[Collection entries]
■ ■ ■ ■ ■
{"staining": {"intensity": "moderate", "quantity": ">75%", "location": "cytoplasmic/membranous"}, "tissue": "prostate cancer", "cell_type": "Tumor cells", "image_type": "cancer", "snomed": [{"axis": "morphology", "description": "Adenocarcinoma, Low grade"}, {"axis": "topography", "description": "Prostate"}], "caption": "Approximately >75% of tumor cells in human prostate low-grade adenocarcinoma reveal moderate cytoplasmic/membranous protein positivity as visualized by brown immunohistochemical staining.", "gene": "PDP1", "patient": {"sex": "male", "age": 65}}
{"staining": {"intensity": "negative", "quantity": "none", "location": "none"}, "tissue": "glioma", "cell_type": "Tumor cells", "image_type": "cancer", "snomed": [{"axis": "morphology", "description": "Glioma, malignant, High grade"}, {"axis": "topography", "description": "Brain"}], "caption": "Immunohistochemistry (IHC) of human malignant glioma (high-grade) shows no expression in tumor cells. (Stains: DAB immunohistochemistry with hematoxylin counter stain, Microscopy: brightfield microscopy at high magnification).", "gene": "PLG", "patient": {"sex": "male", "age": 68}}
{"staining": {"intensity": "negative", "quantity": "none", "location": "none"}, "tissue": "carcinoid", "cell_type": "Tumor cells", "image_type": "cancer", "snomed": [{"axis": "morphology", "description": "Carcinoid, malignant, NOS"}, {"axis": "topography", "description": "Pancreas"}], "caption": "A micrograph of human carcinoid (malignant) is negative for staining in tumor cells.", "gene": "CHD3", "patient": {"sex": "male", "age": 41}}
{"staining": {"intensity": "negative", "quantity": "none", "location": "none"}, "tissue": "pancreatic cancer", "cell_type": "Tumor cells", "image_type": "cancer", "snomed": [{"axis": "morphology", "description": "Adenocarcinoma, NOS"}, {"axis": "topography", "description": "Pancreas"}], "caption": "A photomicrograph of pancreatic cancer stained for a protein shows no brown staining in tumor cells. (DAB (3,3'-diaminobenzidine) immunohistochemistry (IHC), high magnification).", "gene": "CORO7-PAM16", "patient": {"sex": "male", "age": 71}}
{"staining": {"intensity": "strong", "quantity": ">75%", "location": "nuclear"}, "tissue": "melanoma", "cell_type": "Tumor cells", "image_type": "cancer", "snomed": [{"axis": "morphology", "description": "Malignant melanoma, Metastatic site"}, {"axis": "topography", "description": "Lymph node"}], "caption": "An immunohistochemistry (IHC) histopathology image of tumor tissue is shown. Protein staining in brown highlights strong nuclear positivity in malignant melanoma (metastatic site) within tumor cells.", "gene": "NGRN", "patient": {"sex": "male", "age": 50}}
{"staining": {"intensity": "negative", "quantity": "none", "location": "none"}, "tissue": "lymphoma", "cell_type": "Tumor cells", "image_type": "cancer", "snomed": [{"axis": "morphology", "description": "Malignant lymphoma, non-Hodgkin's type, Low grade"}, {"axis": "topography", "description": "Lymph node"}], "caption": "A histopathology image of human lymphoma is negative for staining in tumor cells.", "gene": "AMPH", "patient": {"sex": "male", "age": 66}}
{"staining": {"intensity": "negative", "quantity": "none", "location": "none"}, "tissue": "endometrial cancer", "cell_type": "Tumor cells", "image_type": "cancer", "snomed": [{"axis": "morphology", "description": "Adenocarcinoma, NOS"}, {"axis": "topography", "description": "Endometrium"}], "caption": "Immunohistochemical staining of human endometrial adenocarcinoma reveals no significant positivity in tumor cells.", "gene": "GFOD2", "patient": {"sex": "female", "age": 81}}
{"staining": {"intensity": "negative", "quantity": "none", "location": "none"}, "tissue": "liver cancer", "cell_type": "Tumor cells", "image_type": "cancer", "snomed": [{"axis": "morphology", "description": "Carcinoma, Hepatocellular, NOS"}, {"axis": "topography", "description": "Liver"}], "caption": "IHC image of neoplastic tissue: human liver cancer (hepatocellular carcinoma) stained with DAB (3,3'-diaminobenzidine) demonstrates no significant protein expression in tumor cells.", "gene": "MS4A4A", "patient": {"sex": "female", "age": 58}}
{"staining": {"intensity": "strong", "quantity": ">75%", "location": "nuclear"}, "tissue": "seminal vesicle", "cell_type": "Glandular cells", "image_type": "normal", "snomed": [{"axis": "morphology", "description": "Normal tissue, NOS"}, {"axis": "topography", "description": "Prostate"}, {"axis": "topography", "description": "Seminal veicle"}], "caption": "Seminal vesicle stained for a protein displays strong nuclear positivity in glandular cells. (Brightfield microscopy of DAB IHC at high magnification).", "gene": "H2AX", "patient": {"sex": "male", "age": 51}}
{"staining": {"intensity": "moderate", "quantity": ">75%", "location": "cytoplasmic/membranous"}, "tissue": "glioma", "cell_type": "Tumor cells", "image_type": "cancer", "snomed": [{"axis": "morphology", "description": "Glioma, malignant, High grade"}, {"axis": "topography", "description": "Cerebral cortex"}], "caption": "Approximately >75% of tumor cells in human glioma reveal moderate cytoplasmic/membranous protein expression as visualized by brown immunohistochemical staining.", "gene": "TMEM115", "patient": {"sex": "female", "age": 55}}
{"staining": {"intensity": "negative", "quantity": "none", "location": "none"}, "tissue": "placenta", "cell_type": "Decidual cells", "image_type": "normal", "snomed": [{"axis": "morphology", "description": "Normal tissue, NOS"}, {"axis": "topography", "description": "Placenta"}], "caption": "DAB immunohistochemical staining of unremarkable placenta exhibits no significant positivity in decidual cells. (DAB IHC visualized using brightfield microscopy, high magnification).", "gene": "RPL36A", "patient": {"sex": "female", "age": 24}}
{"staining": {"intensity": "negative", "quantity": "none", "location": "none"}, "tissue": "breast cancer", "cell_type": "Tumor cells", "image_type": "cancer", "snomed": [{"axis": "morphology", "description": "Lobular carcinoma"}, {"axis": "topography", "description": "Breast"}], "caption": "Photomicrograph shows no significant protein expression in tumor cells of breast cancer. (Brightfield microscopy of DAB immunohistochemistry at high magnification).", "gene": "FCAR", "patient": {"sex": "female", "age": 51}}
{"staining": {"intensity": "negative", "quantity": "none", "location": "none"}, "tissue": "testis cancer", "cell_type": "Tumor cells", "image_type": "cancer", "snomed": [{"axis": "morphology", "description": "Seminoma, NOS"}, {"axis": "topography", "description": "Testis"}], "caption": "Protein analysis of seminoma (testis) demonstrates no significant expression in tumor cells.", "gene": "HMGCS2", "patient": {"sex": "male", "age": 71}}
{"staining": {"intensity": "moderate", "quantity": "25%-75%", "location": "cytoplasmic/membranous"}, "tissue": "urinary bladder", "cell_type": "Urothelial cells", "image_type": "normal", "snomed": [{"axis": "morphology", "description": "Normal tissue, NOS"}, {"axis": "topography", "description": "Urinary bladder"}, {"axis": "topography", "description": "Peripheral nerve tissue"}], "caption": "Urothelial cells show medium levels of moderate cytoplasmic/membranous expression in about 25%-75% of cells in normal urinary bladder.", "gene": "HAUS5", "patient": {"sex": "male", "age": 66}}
■ ■ ■ ■ ■
__Try it__: From the first line to the last, write out the data exactly.

__Solved problem__:
{"staining": {"intensity": "moderate", "quantity": ">75%", "location": "cytoplasmic/membranous"}, "tissue": "prostate cancer", "cell_type": "Tumor cells", "image_type": "cancer", "snomed": [{"axis": "morphology", "description": "Adenocarcinoma, Low grade"}, {"axis": "topography", "description": "Prostate"}], "caption": "Approximately >75% of tumor cells in human prostate low-grade adenocarcinoma reveal moderate cytoplasmic/membranous protein positivity as visualized by brown immunohistochemical staining.", "gene": "PDP1", "patient": {"sex": "male", "age": 65}}
{"staining": {"intensity": "negative", "quantity": "none", "location": "none"}, "tissue": "glioma", "cell_type": "Tumor cells", "image_type": "cancer", "snomed": [{"axis": "morphology", "description": "Glioma, malignant, High grade"}, {"axis": "topography", "description": "Brain"}], "caption": "Immunohistochemistry (IHC) of human malignant glioma (high-grade) shows no expression in tumor cells. (Stains: DAB immunohistochemistry with hematoxylin counter stain, Microscopy: brightfield microscopy at high magnification).", "gene": "PLG", "patient": {"sex": "male", "age": 68}}
{"staining": {"intensity": "negative", "quantity": "none", "location": "none"}, "tissue": "carcinoid", "cell_type": "Tumor cells", "image_type": "cancer", "snomed": [{"axis": "morphology", "description": "Carcinoid, malignant, NOS"}, {"axis": "topography", "description": "Pancreas"}], "caption": "A micrograph of human carcinoid (malignant) is negative for staining in tumor cells.", "gene": "CHD3", "patient": {"sex": "male", "age": 41}}
{"staining": {"intensity": "negative", "quantity": "none", "location": "none"}, "tissue": "pancreatic cancer", "cell_type": "Tumor cells", "image_type": "cancer", "snomed": [{"axis": "morphology", "description": "Adenocarcinoma, NOS"}, {"axis": "topography", "description": "Pancreas"}], "caption": "A photomicrograph of pancreatic cancer stained for a protein shows no brown staining in tumor cells. (DAB (3,3'-diaminobenzidine) immunohistochemistry (IHC), high magnification).", "gene": "CORO7-PAM16", "patient": {"sex": "male", "age": 71}}
{"staining": {"intensity": "strong", "quantity": ">75%", "location": "nuclear"}, "tissue": "melanoma", "cell_type": "Tumor cells", "image_type": "cancer", "snomed": [{"axis": "morphology", "description": "Malignant melanoma, Metastatic site"}, {"axis": "topography", "description": "Lymph node"}], "caption": "An immunohistochemistry (IHC) histopathology image of tumor tissue is shown. Protein staining in brown highlights strong nuclear positivity in malignant melanoma (metastatic site) within tumor cells.", "gene": "NGRN", "patient": {"sex": "male", "age": 50}}
{"staining": {"intensity": "negative", "quantity": "none", "location": "none"}, "tissue": "lymphoma", "cell_type": "Tumor cells", "image_type": "cancer", "snomed": [{"axis": "morphology", "description": "Malignant lymphoma, non-Hodgkin's type, Low grade"}, {"axis": "topography", "description": "Lymph node"}], "caption": "A histopathology image of human lymphoma is negative for staining in tumor cells.", "gene": "AMPH", "patient": {"sex": "male", "age": 66}}
{"staining": {"intensity": "negative", "quantity": "none", "location": "none"}, "tissue": "endometrial cancer", "cell_type": "Tumor cells", "image_type": "cancer", "snomed": [{"axis": "morphology", "description": "Adenocarcinoma, NOS"}, {"axis": "topography", "description": "Endometrium"}], "caption": "Immunohistochemical staining of human endometrial adenocarcinoma reveals no significant positivity in tumor cells.", "gene": "GFOD2", "patient": {"sex": "female", "age": 81}}
{"staining": {"intensity": "negative", "quantity": "none", "location": "none"}, "tissue": "liver cancer", "cell_type": "Tumor cells", "image_type": "cancer", "snomed": [{"axis": "morphology", "description": "Carcinoma, Hepatocellular, NOS"}, {"axis": "topography", "description": "Liver"}], "caption": "IHC image of neoplastic tissue: human liver cancer (hepatocellular carcinoma) stained with DAB (3,3'-diaminobenzidine) demonstrates no significant protein expression in tumor cells.", "gene": "MS4A4A", "patient": {"sex": "female", "age": 58}}
{"staining": {"intensity": "strong", "quantity": ">75%", "location": "nuclear"}, "tissue": "seminal vesicle", "cell_type": "Glandular cells", "image_type": "normal", "snomed": [{"axis": "morphology", "description": "Normal tissue, NOS"}, {"axis": "topography", "description": "Prostate"}, {"axis": "topography", "description": "Seminal veicle"}], "caption": "Seminal vesicle stained for a protein displays strong nuclear positivity in glandular cells. (Brightfield microscopy of DAB IHC at high magnification).", "gene": "H2AX", "patient": {"sex": "male", "age": 51}}
{"staining": {"intensity": "moderate", "quantity": ">75%", "location": "cytoplasmic/membranous"}, "tissue": "glioma", "cell_type": "Tumor cells", "image_type": "cancer", "snomed": [{"axis": "morphology", "description": "Glioma, malignant, High grade"}, {"axis": "topography", "description": "Cerebral cortex"}], "caption": "Approximately >75% of tumor cells in human glioma reveal moderate cytoplasmic/membranous protein expression as visualized by brown immunohistochemical staining.", "gene": "TMEM115", "patient": {"sex": "female", "age": 55}}
{"staining": {"intensity": "negative", "quantity": "none", "location": "none"}, "tissue": "placenta", "cell_type": "Decidual cells", "image_type": "normal", "snomed": [{"axis": "morphology", "description": "Normal tissue, NOS"}, {"axis": "topography", "description": "Placenta"}], "caption": "DAB immunohistochemical staining of unremarkable placenta exhibits no significant positivity in decidual cells. (DAB IHC visualized using brightfield microscopy, high magnification).", "gene": "RPL36A", "patient": {"sex": "female", "age": 24}}
{"staining": {"intensity": "negative", "quantity": "none", "location": "none"}, "tissue": "breast cancer", "cell_type": "Tumor cells", "image_type": "cancer", "snomed": [{"axis": "morphology", "description": "Lobular carcinoma"}, {"axis": "topography", "description": "Breast"}], "caption": "Photomicrograph shows no significant protein expression in tumor cells of breast cancer. (Brightfield microscopy of DAB immunohistochemistry at high magnification).", "gene": "FCAR", "patient": {"sex": "female", "age": 51}}
{"staining": {"intensity": "negative", "quantity": "none", "location": "none"}, "tissue": "testis cancer", "cell_type": "Tumor cells", "image_type": "cancer", "snomed": [{"axis": "morphology", "description": "Seminoma, NOS"}, {"axis": "topography", "description": "Testis"}], "caption": "Protein analysis of seminoma (testis) demonstrates no significant expression in tumor cells.", "gene": "HMGCS2", "patient": {"sex": "male", "age": 71}}
{"staining": {"intensity": "moderate", "quantity": "25%-75%", "location": "cytoplasmic/membranous"}, "tissue": "urinary bladder", "cell_type": "Urothelial cells", "image_type": "normal", "snomed": [{"axis": "morphology", "description": "Normal tissue, NOS"}, {"axis": "topography", "description": "Urinary bladder"}, {"axis": "topography", "description": "Peripheral nerve tissue"}], "caption": "Urothelial cells show medium levels of moderate cytoplasmic/membranous expression in about 25%-75% of cells in normal urinary bladder.", "gene": "HAUS5", "patient": {"sex": "male", "age": 66}}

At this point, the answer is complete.